Armistead Maupin: ‘When Stonewall Happened, I Was Smoking My First Dick, So I Was a Little Distracted’
The Daily Beast
June 5, 2019
Maupin hopes that all the major religions of the world ‘will finally lose their grip on the groins of their followers and begin preaching decency and human kindness.’
Armistead Maupin is author of Tales of the City and co-executive producer of the new Netflix series based on the books, Armistead Maupin’s Tales of the City, which premieres June 7.
How and when did you first hear about the Stonewall Riots, and what did you make of them?
“When” Stonewall “happened” I was smoking my first dick in a park in Charleston, South Carolina, so I was a little distracted. I didn’t get political until the San Francisco Pride parades in the ’70s, where Stonewall was celebrated and, yes, rapidly mythologized.
My favorite detail came from my friend (the historian) Vito Russo, who told me that the angry queens at Stonewall were already mourning the death of Judy Garland. So, in that defining moment, art and resistance had merged in a way that would forever color our movement.
What is the riots’ significance for you?
Stonewall (and the little known Compton’s Cafeteria Riots in San Francisco three years earlier) are important to me simply because they signaled a moment when we refused to take their shit anymore. We’ve had to do that many times over the years (Anita Bryant was the moment for me) and we will no doubt have to do it again before long.
How far have we come as LGBT people in the last 50 years?
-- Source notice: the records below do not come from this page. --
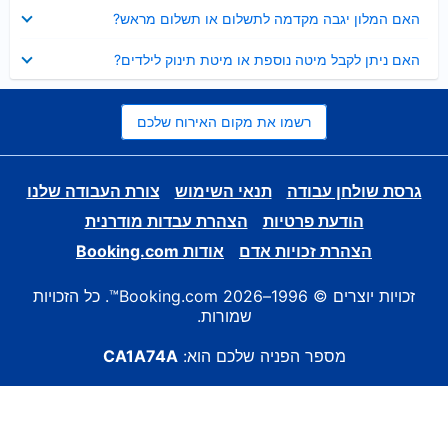
נסגר
האם המלון יגבה מקדמה לתשלום או תשלום מראש?
נסגר
האם ניתן לקבל מיטה נוספת או מיטת תינוק לילדים?
רשמו את מקום האירוח שלכם
גרסת שולחן עבודה
תנאי השימוש
צורת העבודה שלנו
הודעת פרטיות
הצהרת עבדות מודרנית
הצהרת זכויות אדם
אודות Booking.com
זכויות יוצרים © 1996–2026 Booking.com™. כל הזכויות
שמורות.
מספר הפניה שלכם הוא:
CA1A74A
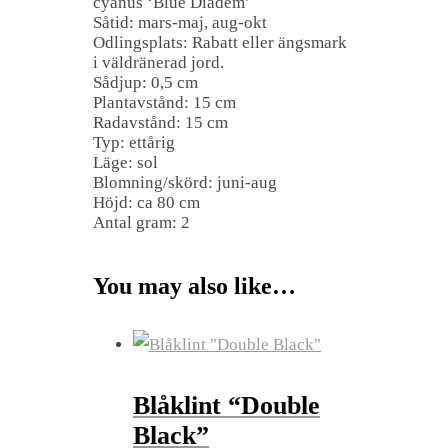
cyanus ‘Blue Diadem’
Såtid: mars-maj, aug-okt
Odlingsplats: Rabatt eller ängsmark
i väldränerad jord.
Sådjup: 0,5 cm
Plantavstånd: 15 cm
Radavstånd: 15 cm
Typ: ettårig
Läge: sol
Blomning/skörd: juni-aug
Höjd: ca 80 cm
Antal gram: 2
You may also like…
Blåklint “Double
Black”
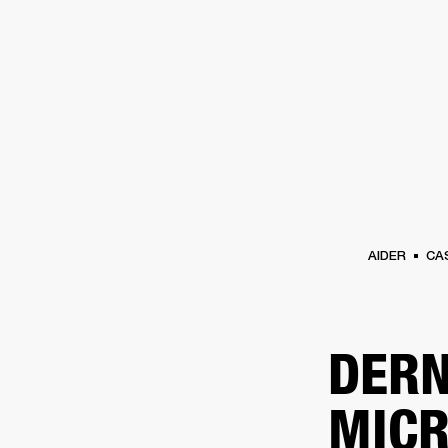
AMPLIS
ENCEINTES
CASQUES
Passer
au
chat
AIDER
CA
DERN
MICR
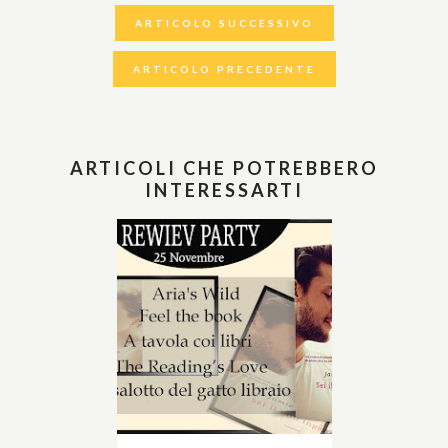
ARTICOLO SUCCESSIVO
ARTICOLO PRECEDENTE
ARTICOLI CHE POTREBBERO
INTERESSARTI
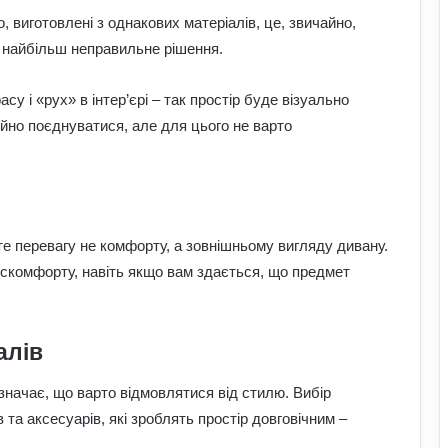
, виготовлені з однакових матеріалів, це, звичайно,
 найбільш неправильне рішення.
у і «рух» в інтер’єрі – так простір буде візуально
ійно поєднуватися, але для цього не варто
е перевагу не комфорту, а зовнішньому вигляду дивану.
искомфорту, навіть якщо вам здається, що предмет
алів
означає, що варто відмовлятися від стилю. Вибір
 та аксесуарів, які зроблять простір довговічним –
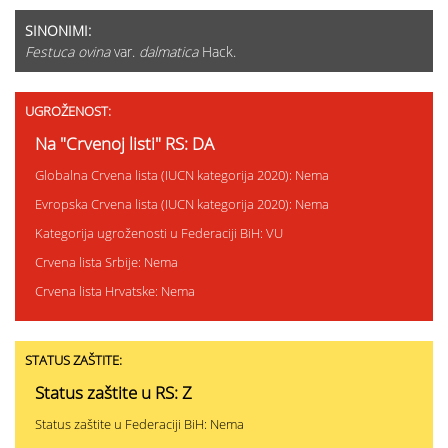
SINONIMI:
Festuca ovina
var.
dalmatica
Hack.
UGROŽENOST:
Na "Crvenoj listi" RS: DA
Globalna Crvena lista (IUCN kategorija 2020): Nema
Evropska Crvena lista (IUCN kategorija 2020): Nema
Kategorija ugroženosti u Federaciji BiH: VU
Crvena lista Srbije: Nema
Crvena lista Hrvatske: Nema
STATUS ZAŠTITE:
Status zaštite u RS: Z
Status zaštite u Federaciji BiH: Nema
We’ve come a long way from the days of the great Triple Whammy, when our right to love was simultaneously a sin, a crime, and a mental disorder. But the battle shouldn’t end with equal marriage. If you believe, as I do, that we’re a global tribe, we’ve got to do all we can to support liberation everywhere.
What would you like to see, LGBT-wise, in the next 50 years?
What I hope for the future is that all that major religions of the world (the chief promulgators of homophobia, after all) will finally lose their grip on the groins of their followers and begin preaching decency and human kindness. Fat chance, I know, but a boy can dream.